══ AUSZÜGE AUS ZEILEN ══
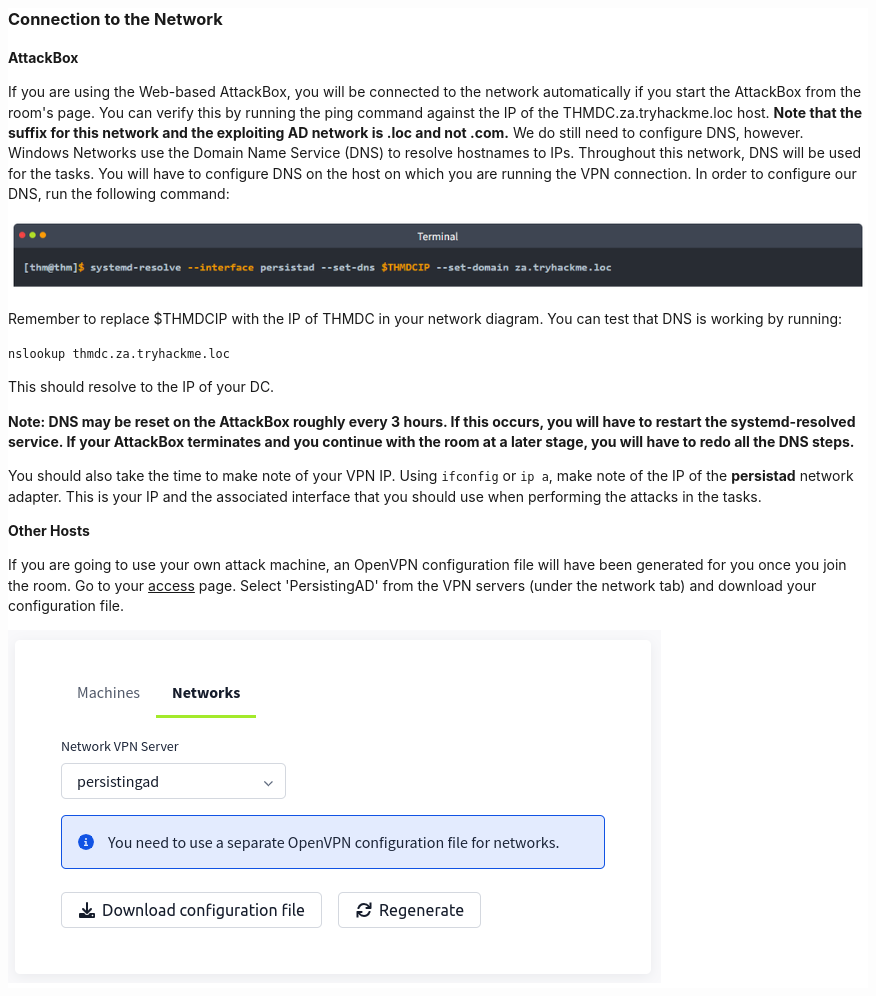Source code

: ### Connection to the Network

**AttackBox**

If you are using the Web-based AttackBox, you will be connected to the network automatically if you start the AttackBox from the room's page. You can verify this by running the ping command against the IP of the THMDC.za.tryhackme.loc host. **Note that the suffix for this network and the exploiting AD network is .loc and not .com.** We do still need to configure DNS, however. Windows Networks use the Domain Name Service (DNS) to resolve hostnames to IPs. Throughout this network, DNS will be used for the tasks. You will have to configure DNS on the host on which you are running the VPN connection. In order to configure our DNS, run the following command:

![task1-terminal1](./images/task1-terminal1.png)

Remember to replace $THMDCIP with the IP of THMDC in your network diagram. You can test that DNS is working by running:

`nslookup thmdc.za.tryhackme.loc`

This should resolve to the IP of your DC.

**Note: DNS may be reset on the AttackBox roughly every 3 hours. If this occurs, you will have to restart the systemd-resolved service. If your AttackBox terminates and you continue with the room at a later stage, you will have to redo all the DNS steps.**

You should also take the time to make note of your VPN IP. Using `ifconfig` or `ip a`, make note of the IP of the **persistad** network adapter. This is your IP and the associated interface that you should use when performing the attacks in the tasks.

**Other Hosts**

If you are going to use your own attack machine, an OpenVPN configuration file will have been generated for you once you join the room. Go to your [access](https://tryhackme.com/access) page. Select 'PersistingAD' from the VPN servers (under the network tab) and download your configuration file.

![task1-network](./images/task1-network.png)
═══
══ AUSZÜGE AUS ZEILEN ══
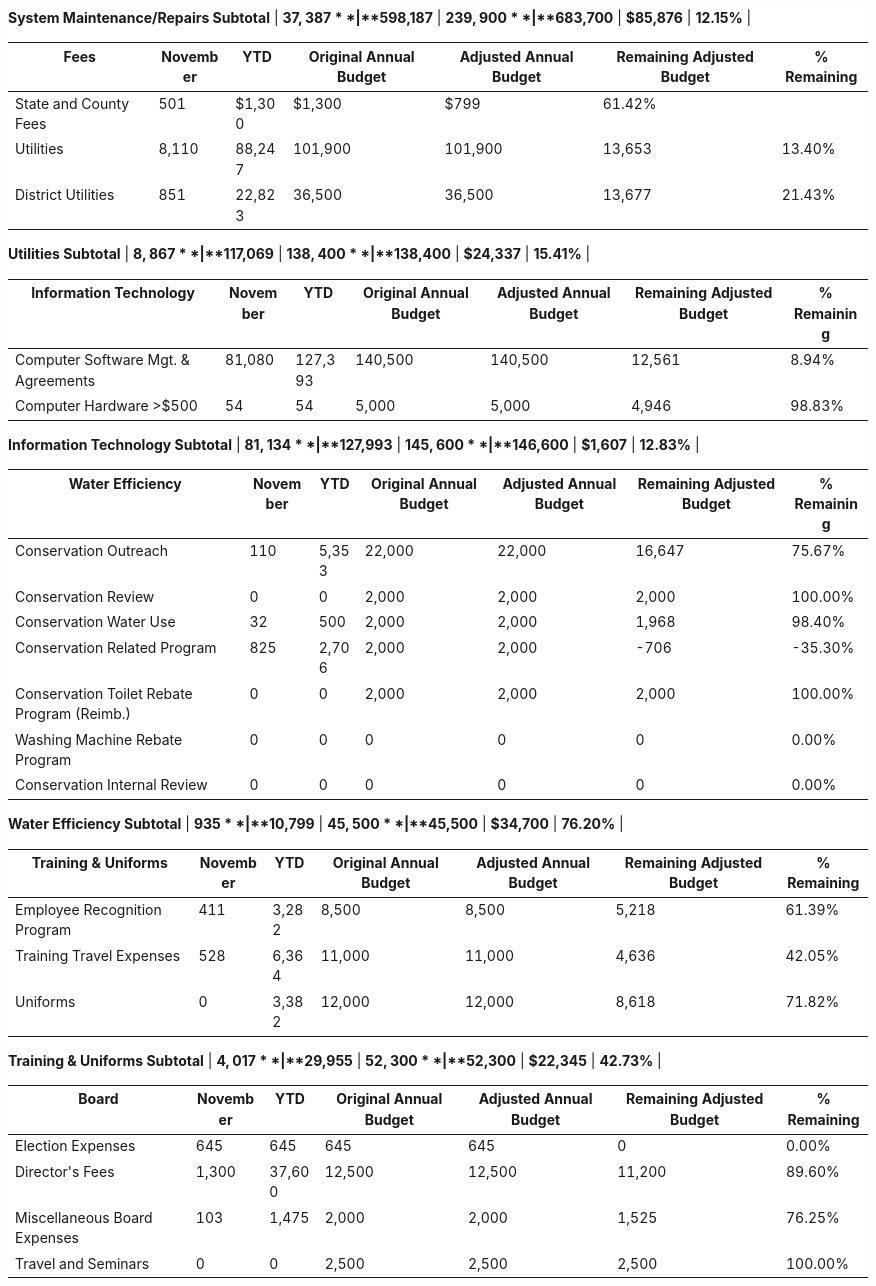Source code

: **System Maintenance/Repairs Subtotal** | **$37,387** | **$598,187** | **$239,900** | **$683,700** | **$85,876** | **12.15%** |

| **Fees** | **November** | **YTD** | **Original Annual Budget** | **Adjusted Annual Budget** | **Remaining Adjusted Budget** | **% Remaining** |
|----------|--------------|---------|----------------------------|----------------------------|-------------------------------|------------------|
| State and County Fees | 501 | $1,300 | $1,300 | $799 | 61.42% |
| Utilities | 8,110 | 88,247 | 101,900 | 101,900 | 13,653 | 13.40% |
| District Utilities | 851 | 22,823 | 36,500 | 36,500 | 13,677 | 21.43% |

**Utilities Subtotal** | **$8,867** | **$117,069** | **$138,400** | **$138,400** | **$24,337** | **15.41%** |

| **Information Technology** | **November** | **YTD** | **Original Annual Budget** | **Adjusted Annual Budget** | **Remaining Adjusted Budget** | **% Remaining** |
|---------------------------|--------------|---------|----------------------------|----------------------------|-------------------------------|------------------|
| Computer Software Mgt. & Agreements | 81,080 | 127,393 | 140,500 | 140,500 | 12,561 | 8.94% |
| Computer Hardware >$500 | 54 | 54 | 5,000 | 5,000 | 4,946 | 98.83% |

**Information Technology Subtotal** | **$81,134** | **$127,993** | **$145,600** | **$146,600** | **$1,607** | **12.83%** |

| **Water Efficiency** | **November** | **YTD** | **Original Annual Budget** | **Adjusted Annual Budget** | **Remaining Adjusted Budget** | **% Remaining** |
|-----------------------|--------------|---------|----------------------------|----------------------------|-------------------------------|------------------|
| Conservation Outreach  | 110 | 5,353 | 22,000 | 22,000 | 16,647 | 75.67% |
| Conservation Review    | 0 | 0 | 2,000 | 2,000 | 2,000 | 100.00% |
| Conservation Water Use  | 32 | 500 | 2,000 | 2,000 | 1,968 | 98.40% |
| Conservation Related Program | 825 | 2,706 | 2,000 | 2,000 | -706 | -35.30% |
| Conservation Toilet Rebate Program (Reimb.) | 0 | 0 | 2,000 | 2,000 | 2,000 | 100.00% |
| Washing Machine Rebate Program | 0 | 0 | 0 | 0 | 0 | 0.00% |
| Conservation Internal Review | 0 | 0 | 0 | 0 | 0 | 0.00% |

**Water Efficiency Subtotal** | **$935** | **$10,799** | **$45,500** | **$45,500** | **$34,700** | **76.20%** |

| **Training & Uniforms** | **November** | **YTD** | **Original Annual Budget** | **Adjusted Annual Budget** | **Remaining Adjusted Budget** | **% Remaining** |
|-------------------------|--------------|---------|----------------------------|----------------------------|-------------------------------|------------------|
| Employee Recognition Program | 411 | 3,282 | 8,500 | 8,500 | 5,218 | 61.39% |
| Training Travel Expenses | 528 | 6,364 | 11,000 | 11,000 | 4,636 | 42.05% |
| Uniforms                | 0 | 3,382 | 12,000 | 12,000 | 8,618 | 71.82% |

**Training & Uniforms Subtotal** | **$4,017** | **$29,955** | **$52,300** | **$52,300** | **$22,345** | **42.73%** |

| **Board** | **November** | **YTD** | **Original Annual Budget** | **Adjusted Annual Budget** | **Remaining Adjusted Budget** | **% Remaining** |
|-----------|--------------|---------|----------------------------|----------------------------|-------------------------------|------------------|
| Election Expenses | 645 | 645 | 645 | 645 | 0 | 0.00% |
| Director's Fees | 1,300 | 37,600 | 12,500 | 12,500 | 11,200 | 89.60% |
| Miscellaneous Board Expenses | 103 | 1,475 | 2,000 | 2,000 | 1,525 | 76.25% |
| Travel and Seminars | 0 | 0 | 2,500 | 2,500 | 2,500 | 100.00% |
═══
ZIEL DER ÜBUNG: Ziehen Sie aus den Zeilen oben jede Textzeile heraus, in der die Zeichenfolge „Utilities“ vorkommt. Achten Sie dabei auf Groß- und Kleinschreibung.

ERGEBNIS DER ÜBUNG:
| Utilities | 8,110 | 88,247 | 101,900 | 101,900 | 13,653 | 13.40% |
| District Utilities | 851 | 22,823 | 36,500 | 36,500 | 13,677 | 21.43% |
**Utilities Subtotal** | **$8,867** | **$117,069** | **$138,400** | **$138,400** | **$24,337** | **15.41%** |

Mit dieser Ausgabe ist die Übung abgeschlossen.